ASSIGNMENT A:
Echo the forum thread about children buying Christmas presents, starting with "Love51 · 21/11/2020" and going on through "a gift too.".
ASSIGNMENT B:
In the forum thread about children buying Christmas presents, how much do KittenCalledBob's children spend on each present for one another?
ASSIGNMENT C:
Carry the forum thread about children buying Christmas presents on from the point where it stops.

STUDY TEXT:
━━━
KittenCalledBob · 21/11/2020 10:10

I have three DC age 11 to 15. Usually, all five of us go to a Christmas market in early Dec, make it a family day out and they each have a budget and choose presents for each other and me and DH (we separate into different combinations so it's a surprise for everyone).

This year obviously there won't be any Christmas markets, and tbh I think they were getting a bit old for it anyway (sniff!). So I've told them that they need to come up with some ideas, and that I'll help them with ordering the presents online. They've already had some thoughts about it. Looks like DS2's present to DS1 will involve a LOT of chocolate Grin

HoppingPavlova · 21/11/2020 10:11

Pretty much never, seems odd to give a gift from them when they have no idea of what it is, money, purchasing etc. Once ours were around 16yo they then participated in an extended family Secret Santa but was easier as people did wish lists. We gave them the money though for it and still do except for the eldest who is now out of uni and earning their own money, they need to use their own money. Apart from this, the kids have never purchased presents for us or each other and we have never given a present ‘from them’. I’d be weirded out if they did as until they get a proper job we fully finance them so essentially they’d be getting me a gift with my own money or siblings gifts with my money Hmm, that can wait until they get their own money.

KittenCalledBob · 21/11/2020 10:13

Their presents to each other cost around £10-20 each btw. So not massive but more of a 'it's the thought that counts' thing.

Love51 · 21/11/2020 10:13

In large families I know they tend to batch buy presents - from 2 or 3 siblings to another child. So in very large families you might get something from your eldest siblings and something from the younger ones.

UndertheCedartree · 21/11/2020 10:19

I think mine started choosing presents for siblings at about 5. My 13 yo DS has paid for his present for his DS this year. He now gets an allowance rather than a smaller amount of pocket money. He also will pay for his best friend's present. They both will buy something from their money for the gifts for the homeless we put together. I will still pay for their gift to their dad and their gift to DP. Their dad will pay for them to get me a gift too.

littlestpogo · 21/11/2020 10:28

@didireallysaythat - I’m not a shopper either. They can look online though? Mine tend to have ideas and then this year we have looked online together and they have chosen ( as they are young). Have to say not sure if they will be as enthusiastic when they are paying but have to hope they will!
━━━
STUDY MATERIAL:
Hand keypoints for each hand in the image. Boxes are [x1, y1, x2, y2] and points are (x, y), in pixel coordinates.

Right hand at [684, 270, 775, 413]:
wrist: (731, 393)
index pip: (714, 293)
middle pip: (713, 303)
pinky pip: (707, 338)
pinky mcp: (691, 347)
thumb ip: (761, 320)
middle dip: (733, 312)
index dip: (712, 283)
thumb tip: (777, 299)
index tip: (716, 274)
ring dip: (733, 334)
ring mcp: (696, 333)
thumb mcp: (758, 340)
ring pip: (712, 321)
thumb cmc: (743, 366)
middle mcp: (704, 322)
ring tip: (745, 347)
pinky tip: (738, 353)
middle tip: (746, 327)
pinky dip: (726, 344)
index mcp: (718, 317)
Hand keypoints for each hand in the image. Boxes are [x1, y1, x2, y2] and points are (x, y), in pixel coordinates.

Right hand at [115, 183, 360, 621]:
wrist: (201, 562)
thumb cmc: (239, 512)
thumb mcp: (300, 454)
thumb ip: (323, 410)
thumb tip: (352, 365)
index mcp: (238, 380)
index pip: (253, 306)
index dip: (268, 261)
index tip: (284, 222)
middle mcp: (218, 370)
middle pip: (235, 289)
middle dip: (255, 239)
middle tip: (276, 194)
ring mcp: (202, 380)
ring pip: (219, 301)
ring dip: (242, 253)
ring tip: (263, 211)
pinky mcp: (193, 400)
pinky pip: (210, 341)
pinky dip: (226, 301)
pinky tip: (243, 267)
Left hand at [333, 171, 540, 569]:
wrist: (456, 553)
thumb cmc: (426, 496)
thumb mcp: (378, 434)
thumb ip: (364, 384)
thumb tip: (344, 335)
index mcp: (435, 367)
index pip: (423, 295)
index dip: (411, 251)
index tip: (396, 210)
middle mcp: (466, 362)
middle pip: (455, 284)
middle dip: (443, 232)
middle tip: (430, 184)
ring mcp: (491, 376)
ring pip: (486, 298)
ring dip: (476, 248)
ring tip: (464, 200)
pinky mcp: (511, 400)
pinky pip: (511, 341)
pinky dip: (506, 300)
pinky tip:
━━━
EXERCISE RESULT A:
Love51 · 21/11/2020 10:13

In large families I know they tend to batch buy presents - from 2 or 3 siblings to another child. So in very large families you might get something from your eldest siblings and something from the younger ones.

UndertheCedartree · 21/11/2020 10:19

I think mine started choosing presents for siblings at about 5. My 13 yo DS has paid for his present for his DS this year. He now gets an allowance rather than a smaller amount of pocket money. He also will pay for his best friend's present. They both will buy something from their money for the gifts for the homeless we put together. I will still pay for their gift to their dad and their gift to DP. Their dad will pay for them to get me a gift too.

EXERCISE RESULT B:
Around £10-20 each.

EXERCISE RESULT C:
CaptainCarp · 21/11/2020 10:58

DSC aged 6 "helps" to choose their present to mummy & daddy (DPs ex doesn't get DP anything from DSC).

It mainly involves me picking things up & asking if M/D would like this. If you ask they currently just go I don't know. Although they have spotted the odd thing.
DPs ex gets about £5 spent on them as its more of a token. DP gets up to about £20 but it's from whatever budget I've set to spend on them so no extra cost.

We think it's good to learn about giving & thinking of others. As they get older we'll expect a bit more input but whether they pay anything towards it will probably depend on whether there's siblings / how much pocket money we give.

I don't think I contributed to presents until I was 16 & for extended family not till I was out of college.

Possums4evr · 21/11/2020 11:02

My 13 year old doesn't, but I certainly bought gifts for all the family by that age. Not sure where the money came from.

didireallysaythat · 21/11/2020 11:11

@littlestpogo - trying to get my teenager to sit down e.g. in front of Amazon sounds like a challenge. If it was wrapped up as Instagram maybe it could work. It's a weird thing - if they don't know of things "they" want, maybe it's hard for them to think of things that others do? I had a look at one of the threads here about what teenage boys/girls are getting and had to stop looking as I couldn't believe the amount of stuff on lists. I had to Google what some of the things were - I honestly didn't know that they might want a £200 chair to sit on to play games and a mini fridge by their bed for, well, whatever?